Про музыкальные предпочтения вашей дочери я поняла. А какие они у вас?
Я думаю, что большинство людей в конце концов начинают больше всего ценить музыкальную эпоху своих школьных лет. Я как-то спросил Лорна Майклза, какой актерский состав передачи Saturday Night Live был самым удачным (программа очень популярна в США и Канаде, выходит в эфир с 1975 года. – МС). Он ответил, что всегда, когда они задают этот вопрос, люди непременно голосуют за ту актерскую труппу, которая выходила в эфир, когда им было по 19–20 лет, они учились в университете и, покуривая сплиф, смотрели ее субботним вечером. Эти люди представляют собой ключевую аудиторию и всегда будут так голосовать. Я думаю, что это относится и к музыке. Я люблю музыку 80-х, всегда буду ее слушать. В то же время мне не чужды музыкальные вкусы моей дочери, почти подростка, и я правда очень люблю Wicked, как и моя дочь. В этом мы совпадаем.
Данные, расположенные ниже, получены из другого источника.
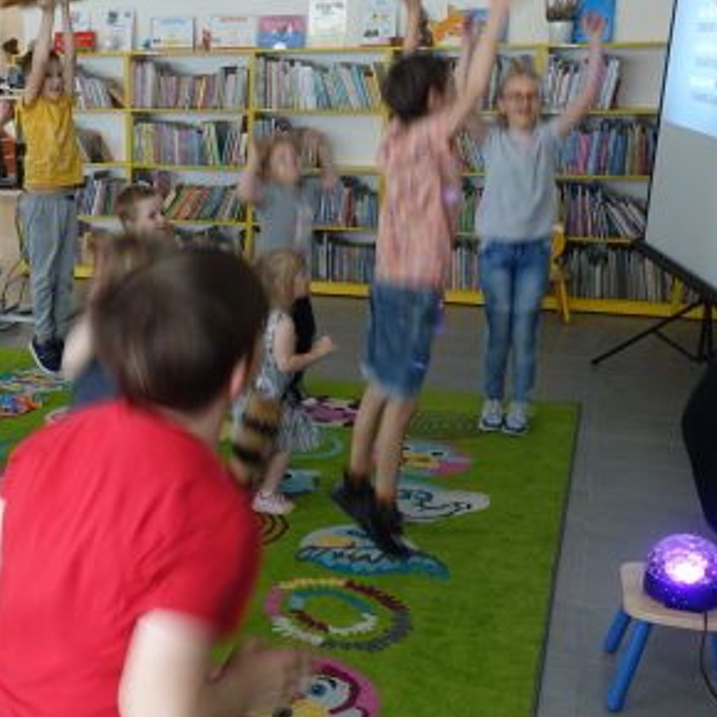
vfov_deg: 37.4
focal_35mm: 45
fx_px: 1055
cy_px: 426
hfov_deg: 36.2
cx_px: 134
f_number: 2.8
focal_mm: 8.8
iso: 160
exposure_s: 1/30
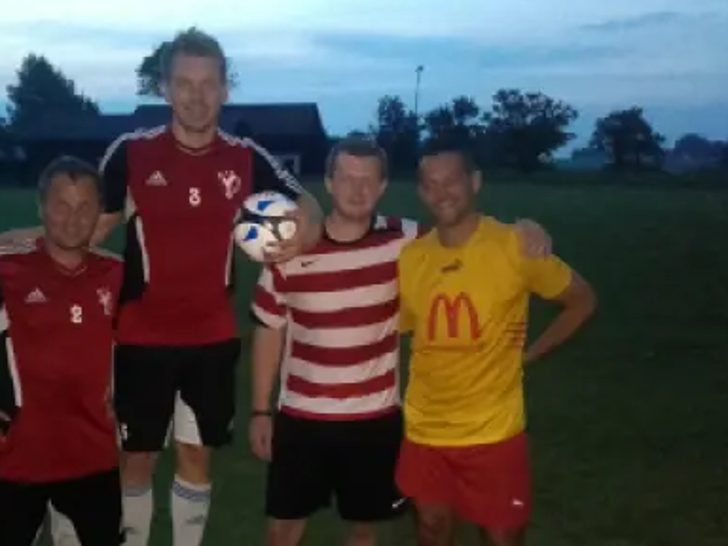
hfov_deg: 43.5
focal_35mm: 43
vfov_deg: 33.4
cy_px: 345
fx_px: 904
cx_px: 276
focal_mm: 3.31
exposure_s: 1/8
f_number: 2.2
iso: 800
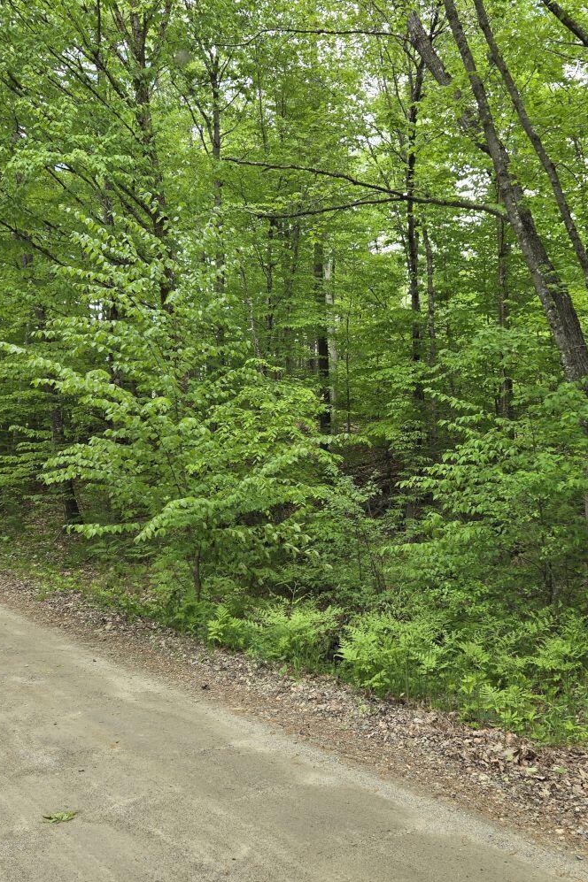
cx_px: 371
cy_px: 441
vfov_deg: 58.7
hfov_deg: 40.8
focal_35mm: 32
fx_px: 784
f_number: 1.8
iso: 25
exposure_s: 1/180
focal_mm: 5.4
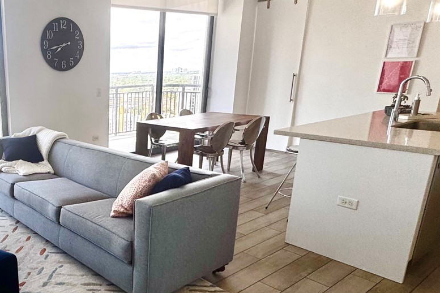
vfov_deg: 43.4
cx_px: 55
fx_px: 367
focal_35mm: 30
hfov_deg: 55.0
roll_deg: +2.0
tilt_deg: -15.2
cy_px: 172
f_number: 2.2
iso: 40
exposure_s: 1/99
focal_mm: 2.22
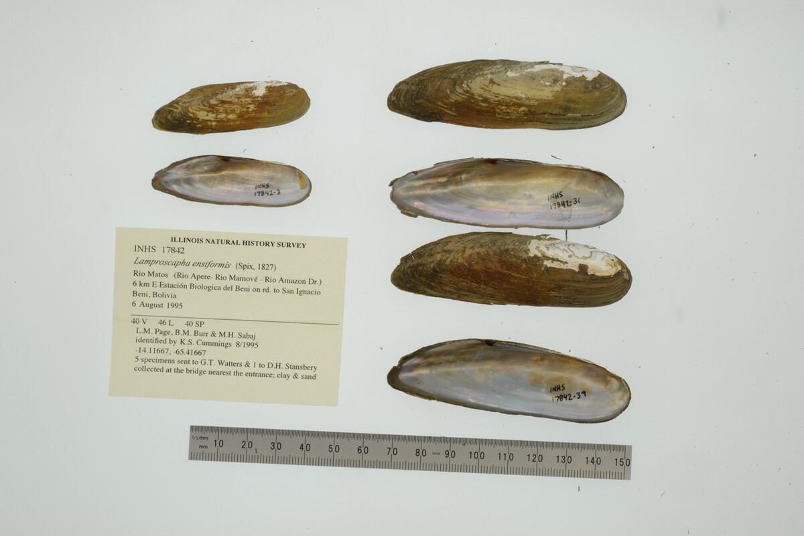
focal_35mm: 60
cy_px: 268
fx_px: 1340
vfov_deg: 22.6
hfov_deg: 33.4
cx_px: 402
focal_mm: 60
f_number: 32
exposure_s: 1/13
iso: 100
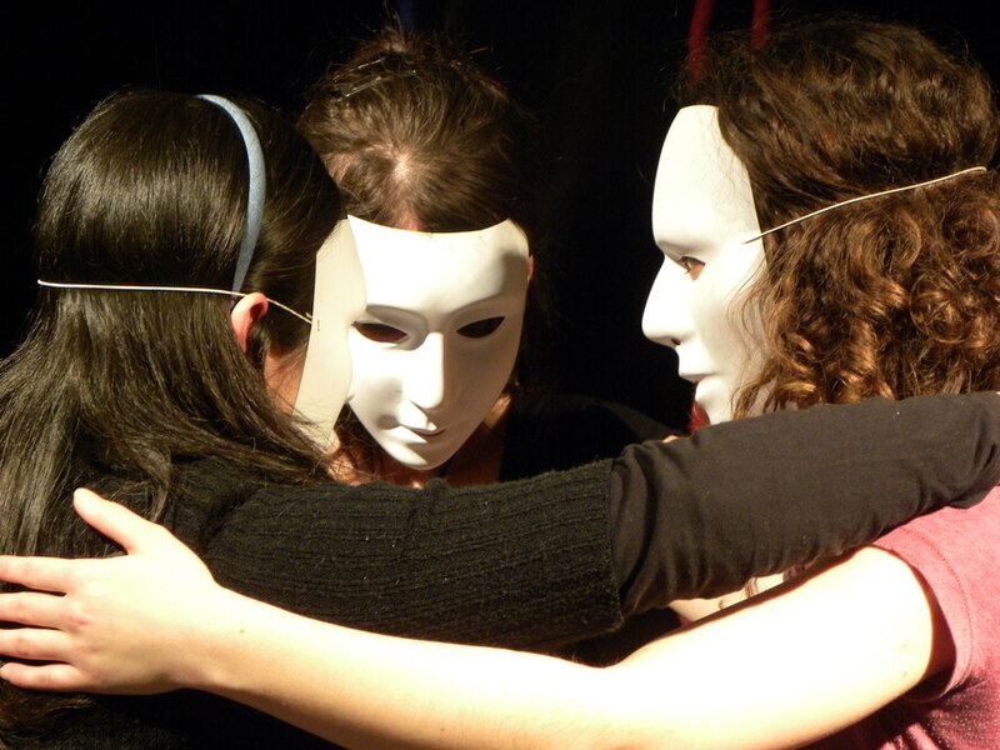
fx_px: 4680
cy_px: 375
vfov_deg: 9.2
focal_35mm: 162
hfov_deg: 12.2
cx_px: 500
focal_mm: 28.8
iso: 343
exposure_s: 1/60
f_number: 4.5
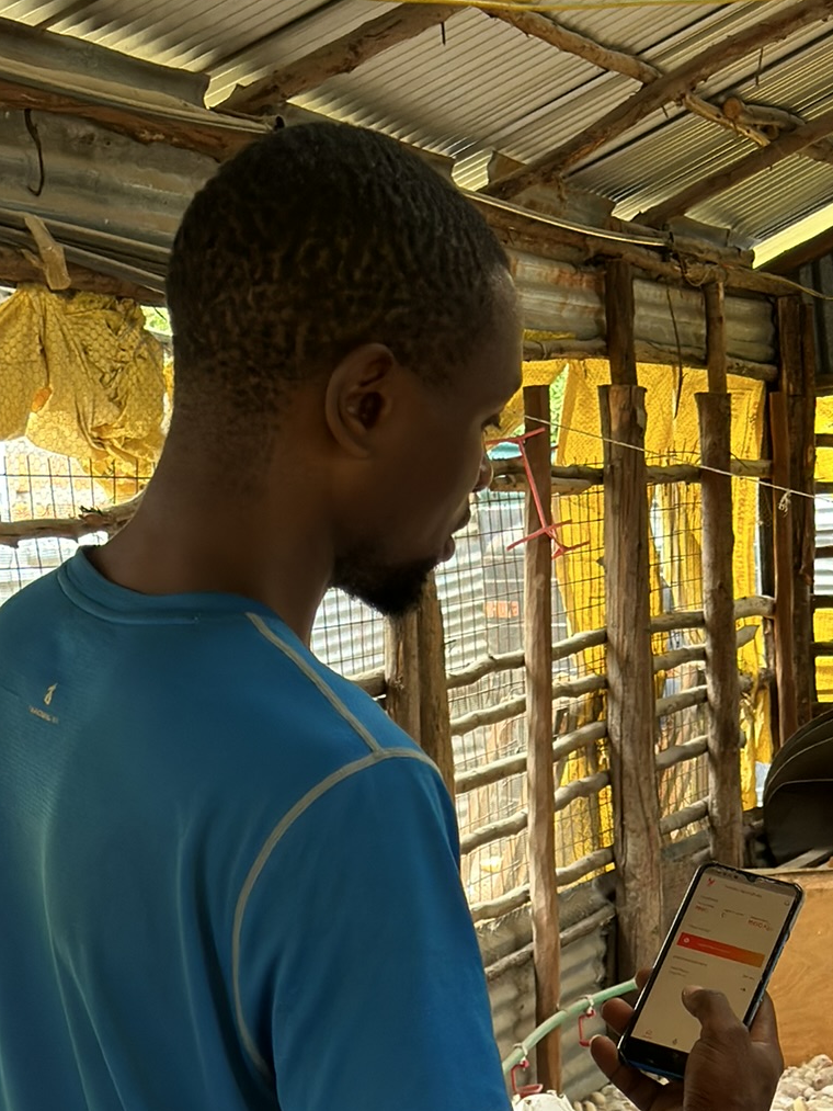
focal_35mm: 97
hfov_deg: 15.0
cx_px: 797
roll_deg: +3.7
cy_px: 1107
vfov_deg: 19.6
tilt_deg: -10.6
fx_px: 3112
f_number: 1.78
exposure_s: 1/172
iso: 125
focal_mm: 6.86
«Делать мюзикл ─ это все равно, что ходить по лезвию бритвы»
Все знают, что вы обожаете мюзиклы. У вас никогда не возникало проблем из-за этого? Вас не считали менее мужественным, например?
Из-за мюзиклов у меня проблем не возникало, но вот когда мне было лет десять или одиннадцать, мой учитель сказал, что у меня талант танцора. В нашей школе танцами тогда не занимались. Это была Австралия конца 70-х. Дома я сказал отцу, что хочу заниматься в студии, это услышал мой брат и назвал меня «неженкой», «девчонкой» и так далее. Я подумал: «Вот это да!» И вот, в отличие от Билли Эллиота, я не занимался танцами в подростковом возрасте. Прошло семь лет, мне исполнилось 18, и этот самый брат пошел с отцом смотреть мюзикл «42-я улица». Я уже забыл о том разговоре. После просмотра брат подошел ко мне и извинился за те слова. Он сказал, что был глупцом. На следующий же день я записался на занятия танцами. Вот так бывает... Я целый год играл на сцене Питера Аллена, очень яркого и веселого человека. Моей жене Деборре-Ли Фёрнесс нравилось это шоу, и она приходила на него, хотя вообще терпеть театр не может.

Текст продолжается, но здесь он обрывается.